[Entries drawn from a collection]
┄┄┄┄┄┄┄┄┄┄

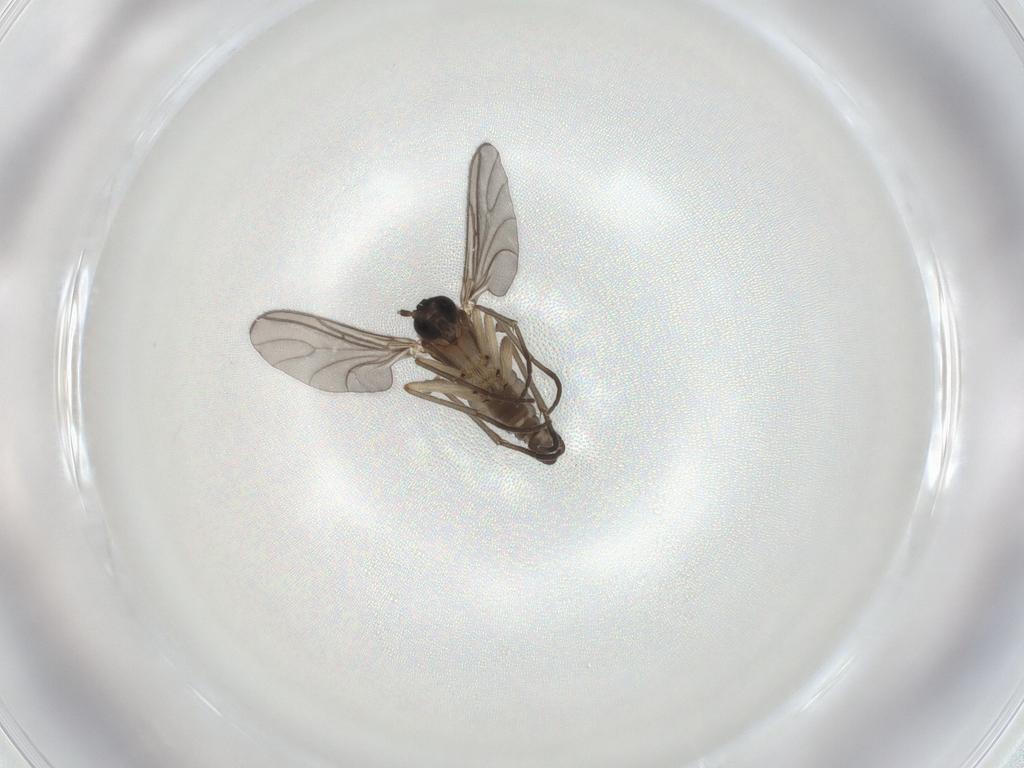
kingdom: Animalia
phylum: Arthropoda
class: Insecta
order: Diptera
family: Sciaridae
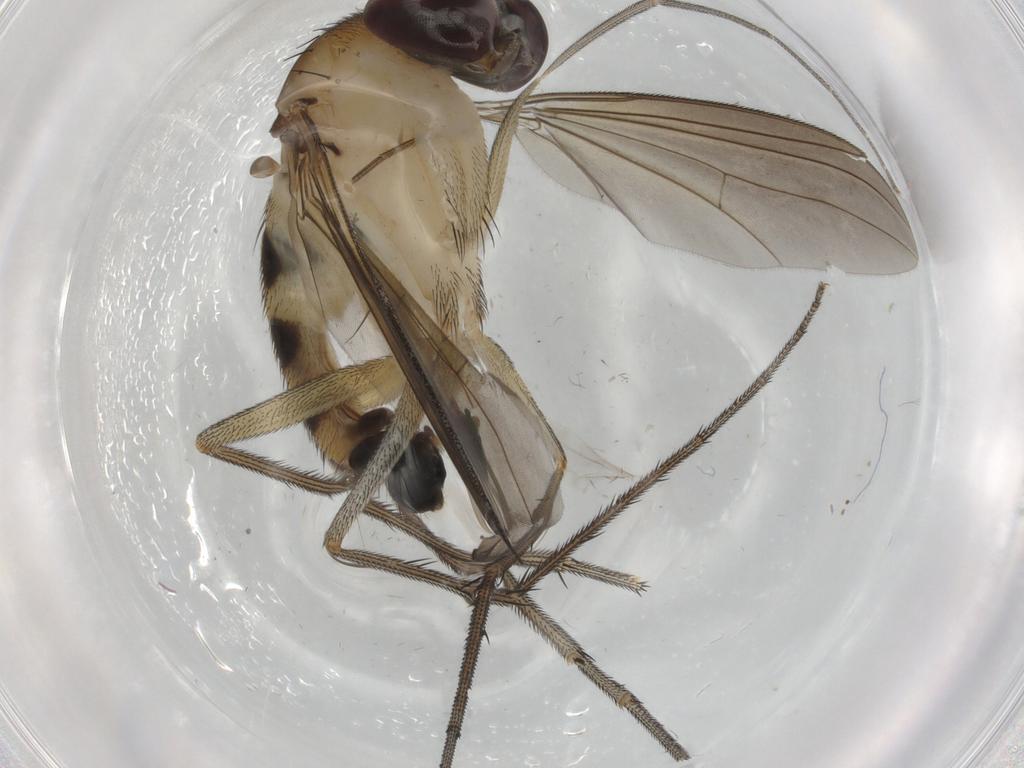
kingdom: Animalia
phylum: Arthropoda
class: Insecta
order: Diptera
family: Dolichopodidae
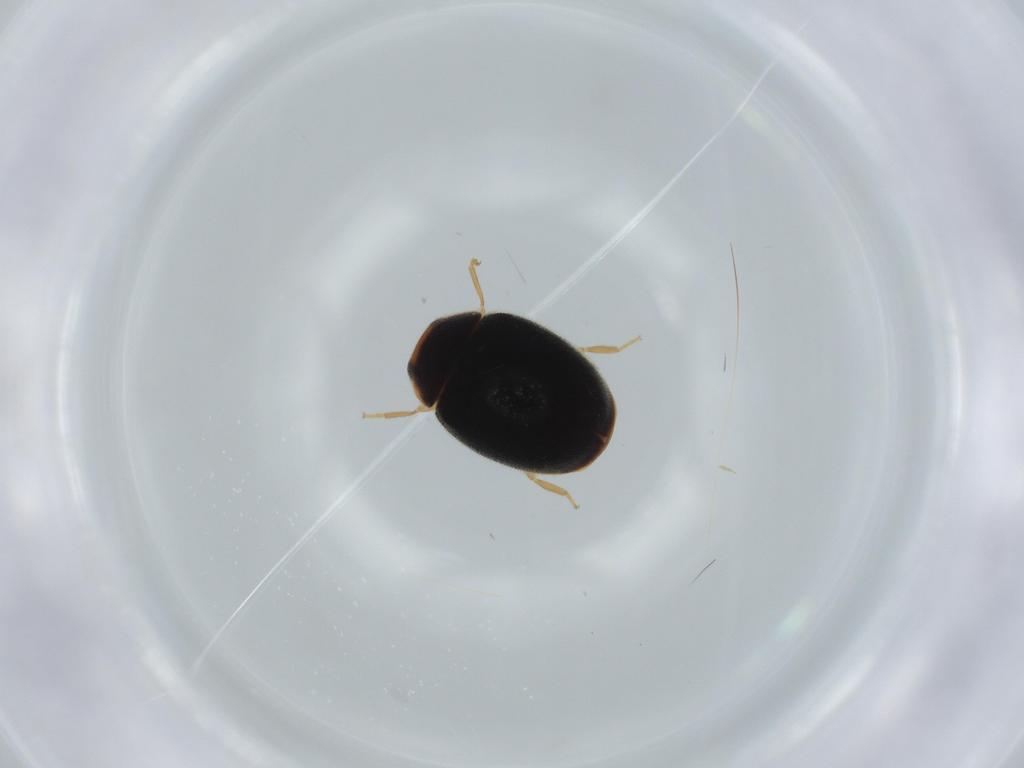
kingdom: Animalia
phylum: Arthropoda
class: Insecta
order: Coleoptera
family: Coccinellidae
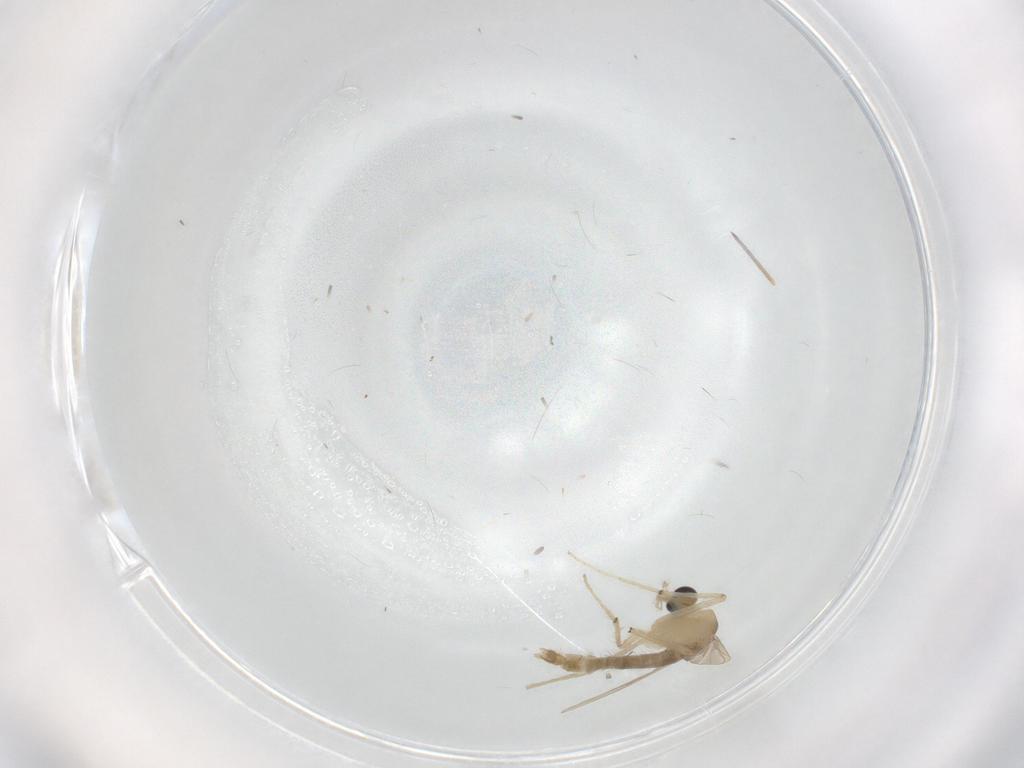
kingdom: Animalia
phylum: Arthropoda
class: Insecta
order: Diptera
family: Chironomidae
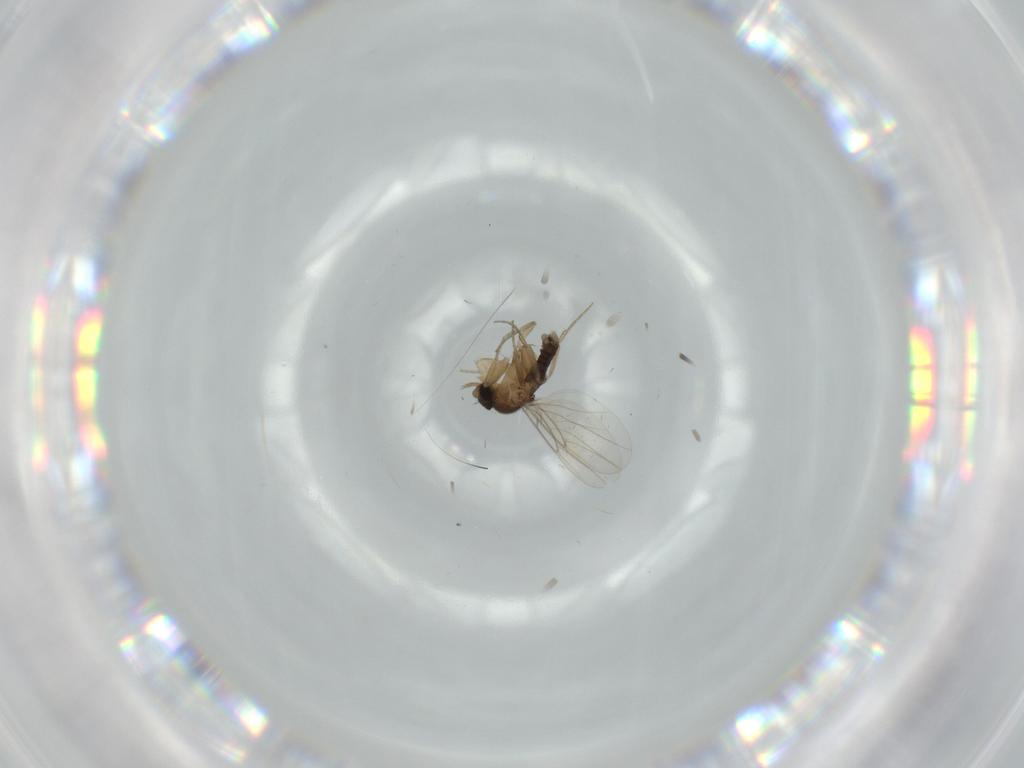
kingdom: Animalia
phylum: Arthropoda
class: Insecta
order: Diptera
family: Phoridae
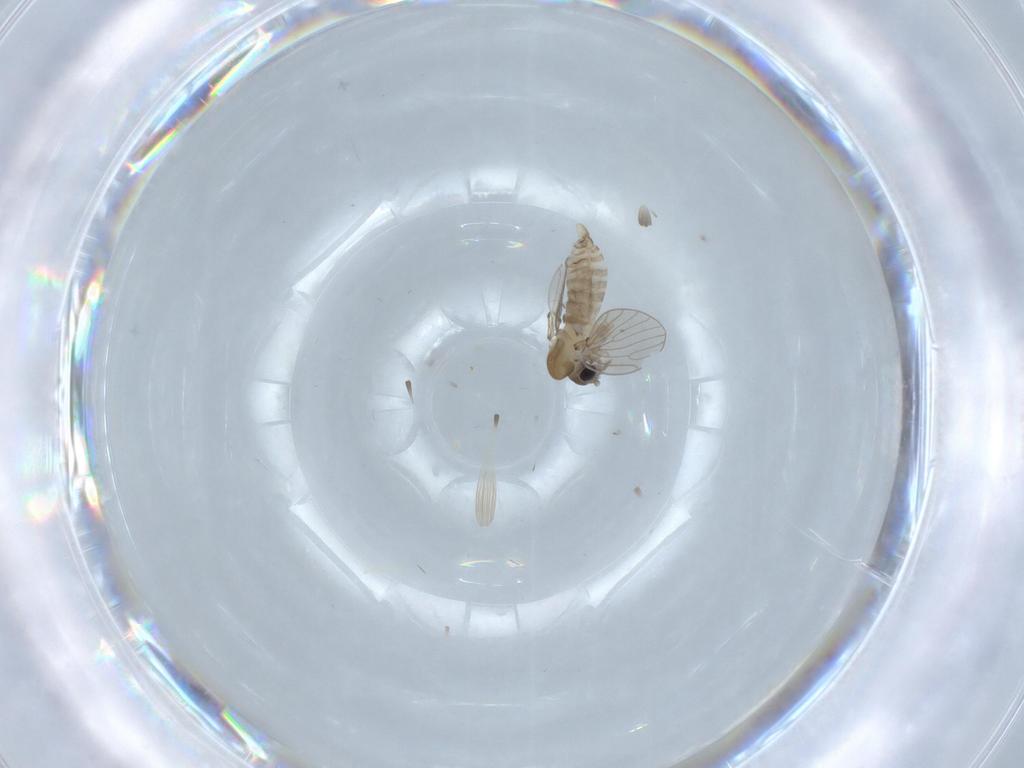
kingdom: Animalia
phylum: Arthropoda
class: Insecta
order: Diptera
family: Psychodidae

┄┄┄┄┄┄┄┄┄┄

- _Exercise brief_
Which lines in the listing contain the string "family", counting a match only when the case is the same? Return every such line in full.

- _Exercise output_
family: Sciaridae
family: Dolichopodidae
family: Coccinellidae
family: Chironomidae
family: Phoridae
family: Psychodidae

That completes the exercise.